My favorite Mario Puzo book is not The Godfather. Instead it is Fools Die. At first glance you might think Fools Die is a rambling chunk of literary fiction that is more a catalogue of events than an actual novel. However, this structure is quite appropriate because in all actuality Fools Die is about randomness.
Perhaps nothing illustrates this point better than the scene where the casino boss, Gronevelt, takes one of the characters out for an educational gambling binge (only in describing a novel like Fools Die could I write a phrase like “educational gambling binge” with a straight face):
Cully remembered one period in the history of the Xanadu Hotel when three months straight the Xanadu dice tables had lost money every night. The players were getting rich. Cully was sure there was a scam going on. He had fired all of the dice pit personnel. Gronevelt had all the dice analyzed by scientific laboratories. Nothing helped. Cully and the casino manager were sure somebody had come up with a new scientific device to control the roll of the dice. There could be no other explanation. Only Gronevelt held fast.
“Don’t worry,” he said, “the percentage will work.”
And sure enough, after three months the dice had swung just as wildly the other way. The dice pit had winning tables every night for over three months. At the end of the year it had all evened out. Gronevelt had had a congratulatory drink with Cully and said, “You can lose faith in everything, religion and God, women and love, good and evil, war and peace. You name it. But the percentage will always stand fast.”

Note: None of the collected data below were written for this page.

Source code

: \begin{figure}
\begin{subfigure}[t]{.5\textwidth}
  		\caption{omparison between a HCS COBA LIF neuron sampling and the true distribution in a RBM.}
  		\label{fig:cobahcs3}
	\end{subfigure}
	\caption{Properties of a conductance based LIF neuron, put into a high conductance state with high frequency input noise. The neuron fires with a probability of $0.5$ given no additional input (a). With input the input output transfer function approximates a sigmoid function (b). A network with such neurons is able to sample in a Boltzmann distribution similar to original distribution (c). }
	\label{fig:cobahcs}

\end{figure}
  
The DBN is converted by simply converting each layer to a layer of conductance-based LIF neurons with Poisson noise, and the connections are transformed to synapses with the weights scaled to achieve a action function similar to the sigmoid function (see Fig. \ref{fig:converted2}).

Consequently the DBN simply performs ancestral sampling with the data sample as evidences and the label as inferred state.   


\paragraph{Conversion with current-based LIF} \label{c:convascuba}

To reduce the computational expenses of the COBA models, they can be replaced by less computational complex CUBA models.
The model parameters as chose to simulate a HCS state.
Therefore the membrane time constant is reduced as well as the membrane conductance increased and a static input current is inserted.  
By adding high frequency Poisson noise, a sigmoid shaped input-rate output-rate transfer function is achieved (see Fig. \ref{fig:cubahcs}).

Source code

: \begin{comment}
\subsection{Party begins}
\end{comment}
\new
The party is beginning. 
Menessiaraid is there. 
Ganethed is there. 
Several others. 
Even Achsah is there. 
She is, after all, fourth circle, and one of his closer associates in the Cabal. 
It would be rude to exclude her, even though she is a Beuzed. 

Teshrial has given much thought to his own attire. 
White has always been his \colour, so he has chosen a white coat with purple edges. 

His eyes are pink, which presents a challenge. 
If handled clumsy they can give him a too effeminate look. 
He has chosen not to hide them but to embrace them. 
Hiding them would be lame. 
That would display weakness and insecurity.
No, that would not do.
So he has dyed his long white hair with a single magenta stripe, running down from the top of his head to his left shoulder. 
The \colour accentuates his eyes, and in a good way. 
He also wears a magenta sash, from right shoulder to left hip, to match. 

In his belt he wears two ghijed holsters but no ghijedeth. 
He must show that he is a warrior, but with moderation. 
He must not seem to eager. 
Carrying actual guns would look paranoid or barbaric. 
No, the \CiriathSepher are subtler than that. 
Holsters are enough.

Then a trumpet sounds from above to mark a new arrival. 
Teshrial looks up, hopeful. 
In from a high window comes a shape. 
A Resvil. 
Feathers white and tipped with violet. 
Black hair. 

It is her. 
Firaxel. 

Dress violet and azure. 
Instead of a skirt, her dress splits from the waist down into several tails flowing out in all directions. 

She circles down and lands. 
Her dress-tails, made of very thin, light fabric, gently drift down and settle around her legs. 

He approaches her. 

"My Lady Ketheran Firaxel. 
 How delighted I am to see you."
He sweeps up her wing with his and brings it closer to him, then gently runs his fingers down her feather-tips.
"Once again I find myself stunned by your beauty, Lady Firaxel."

[…] By the middle of the second week, Gronevelt, despite all his skill, was sliding downhill. The percentages were grinding him into dust. And at the end of the two weeks he had lost his million dollars. When he bet his last stack of chips and lost, Gronevelt turned to Cully and smiled. He seemed to be delighted, which struck Cully as ominous. “It’s the only way to live,” Gronevelt said. “You have to live going with the percentage. Otherwise life is not worthwhile. Always remember that,” he told Cully. “Everything you do in life use percentage as your god.”
If there’s a practical lesson in all this it’s don’t play the lottery. But I think there’s something vaguely spiritual going on here. Maybe a super dysfunctional kind of zen (oxymoron, anyone?). In the words of the Greek statesman/philosopher Solon: “let no man be called happy before his death. Till then he is not happy, only lucky.”